Joseph Schumpeter, teknolojik yeniliği merkezi bir konuma oturtarak dünya kapitalist sistemini sorgulamış çok önemli bir iktisatçı… Teknolojik inovasyonun ekonomik büyüme konusundaki önemine vurgu yapan da ilk kişi.
Schumpeter’in yaklaşımında teknolojik inovasyon radikal bir değişime yol açar… Yeni bir ürünün, yeni bir üretim metodunun sunulmasını, yeni bir pazarın açılmasını, yeni bir ham madde kaynağının bulunmasını ya da piyasada yeni bir pazar örgütlenmesini de kapsar.
Schumpeter bunu “yaratıcı yıkım” olarak kavramsallaştırdı.
Ona göre “yaratıcı yıkım fırtınası”, ekonomik yapıyı aralıksız olarak iç devrimden geçiren, sürekli olarak eskiyi imha ederken yeniyi yaratan endüstriyel mutasyon sürecini tarif etmektedir.
“Yaratıcı yıkım” teorisi, değişimin analizi için çok yüksek voltlu bir projektördür.
***
Bu yılki Nobel İktisat ödülü, Schumpeter ve “yaratıcı yıkım” kavramlarını da dolaylı olarak ödüllendirmiş oldu.
Hatta Schumpeter’e ilgimi bilen bir dostum, “Yüz yıl sonra Nobel’i Schumpeter’e verdiler” diye yazdı.
Bu yılki ödül 3 kişi arasında paylaşıldı.
Fransız Philippe Aghion ve Kanadalı Peter Howitt, “yaratıcı yıkım yoluyla sürdürülebilir büyüme teorisine” ilişkin çalışmalarıyla ödülün sahibi oldu.
Amerikalı-İsrailli Joel Mokyr de “teknolojik gelişmeler yoluyla sürdürülebilir büyümenin ön koşullarını belirlemiş” olduğu için ödüllendirildi.

• Görev 1
Kayıtların başından "afectaţi de „mafia" ifadesini içeren satıra kadar, iki uç da dahil olmak üzere satırları yeniden yaz ve "THANH TOÁN" yerine "GIAO HÀNG" koyarak güncelle; geri kalan her şey aynen kalsın. Resimleri yanıta katma.

• Verilen kayıtlar
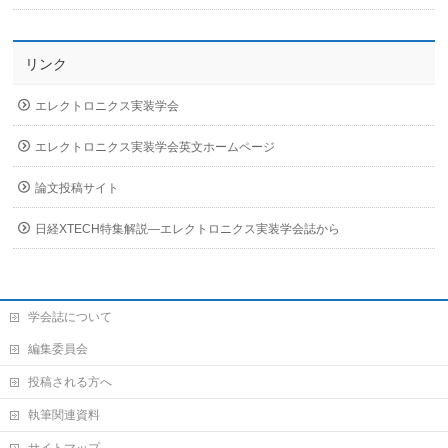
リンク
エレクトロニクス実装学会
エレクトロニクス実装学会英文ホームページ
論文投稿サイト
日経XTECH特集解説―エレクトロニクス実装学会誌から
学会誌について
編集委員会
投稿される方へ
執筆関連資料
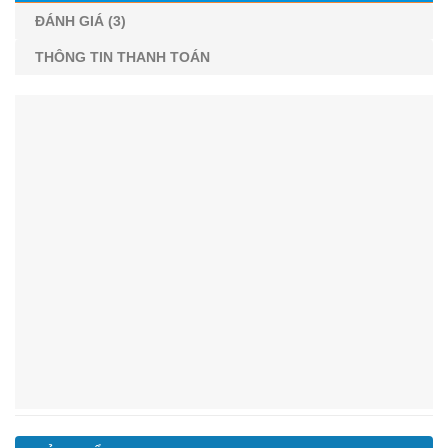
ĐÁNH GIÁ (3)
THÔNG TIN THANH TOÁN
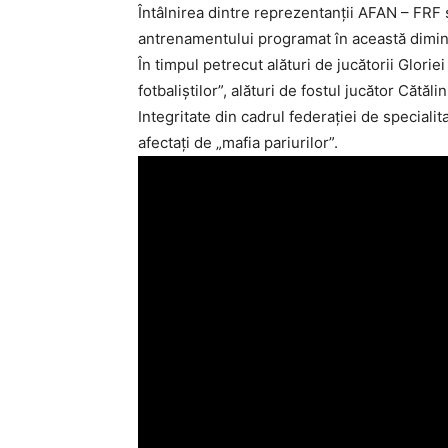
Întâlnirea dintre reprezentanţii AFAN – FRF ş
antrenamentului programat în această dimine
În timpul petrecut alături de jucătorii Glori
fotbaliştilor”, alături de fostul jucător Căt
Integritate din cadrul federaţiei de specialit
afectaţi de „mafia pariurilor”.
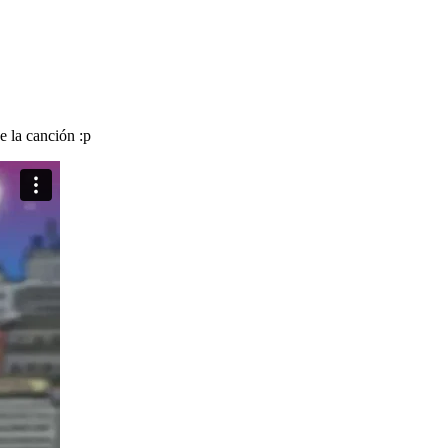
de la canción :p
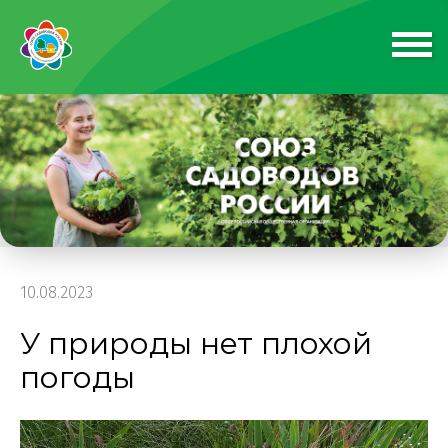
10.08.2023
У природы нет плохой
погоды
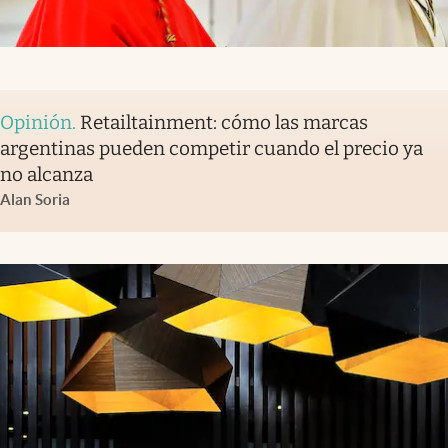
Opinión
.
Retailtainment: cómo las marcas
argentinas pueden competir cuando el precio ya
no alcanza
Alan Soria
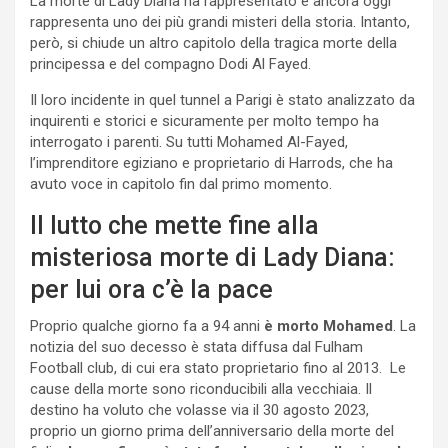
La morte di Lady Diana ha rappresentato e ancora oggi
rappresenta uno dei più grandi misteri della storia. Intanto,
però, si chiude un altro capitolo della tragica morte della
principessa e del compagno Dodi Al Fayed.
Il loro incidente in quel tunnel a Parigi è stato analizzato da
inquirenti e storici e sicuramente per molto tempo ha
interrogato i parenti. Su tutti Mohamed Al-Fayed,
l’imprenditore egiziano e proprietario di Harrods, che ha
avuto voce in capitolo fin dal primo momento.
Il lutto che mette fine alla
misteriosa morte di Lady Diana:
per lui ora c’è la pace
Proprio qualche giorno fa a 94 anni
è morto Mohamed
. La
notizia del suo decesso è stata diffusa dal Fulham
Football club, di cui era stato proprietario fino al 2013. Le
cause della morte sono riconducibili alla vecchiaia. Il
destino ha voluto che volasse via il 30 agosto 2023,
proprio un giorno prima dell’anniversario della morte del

• Görev 2
Schumpeter metnine göre şu soruları yanıtla:
(a) Schumpeter, teknolojik inovasyonun yol açtığı radikal değişimi hangi kavramla adlandırdı?
(b) Bu yılki Nobel İktisat ödülü kaç kişi arasında paylaşıldı?
(c) Joel Mokyr hangi uyruktandır?

• Yanıt 1
リンク
エレクトロニクス実装学会
エレクトロニクス実装学会英文ホームページ
論文投稿サイト
日経XTECH特集解説―エレクトロニクス実装学会誌から
学会誌について
編集委員会
投稿される方へ
執筆関連資料
ĐÁNH GIÁ (3)
THÔNG TIN GIAO HÀNG
Întâlnirea dintre reprezentanţii AFAN – FRF ş
antrenamentului programat în această dimine
În timpul petrecut alături de jucătorii Glori
fotbaliştilor”, alături de fostul jucător Căt
Integritate din cadrul federaţiei de specialit
afectaţi de „mafia pariurilor”.

• Yanıt 2
(a) "Yaratıcı yıkım" kavramıyla adlandırdı.
(b) Ödül 3 kişi arasında paylaşıldı.
(c) Joel Mokyr Amerikalı-İsraillidir.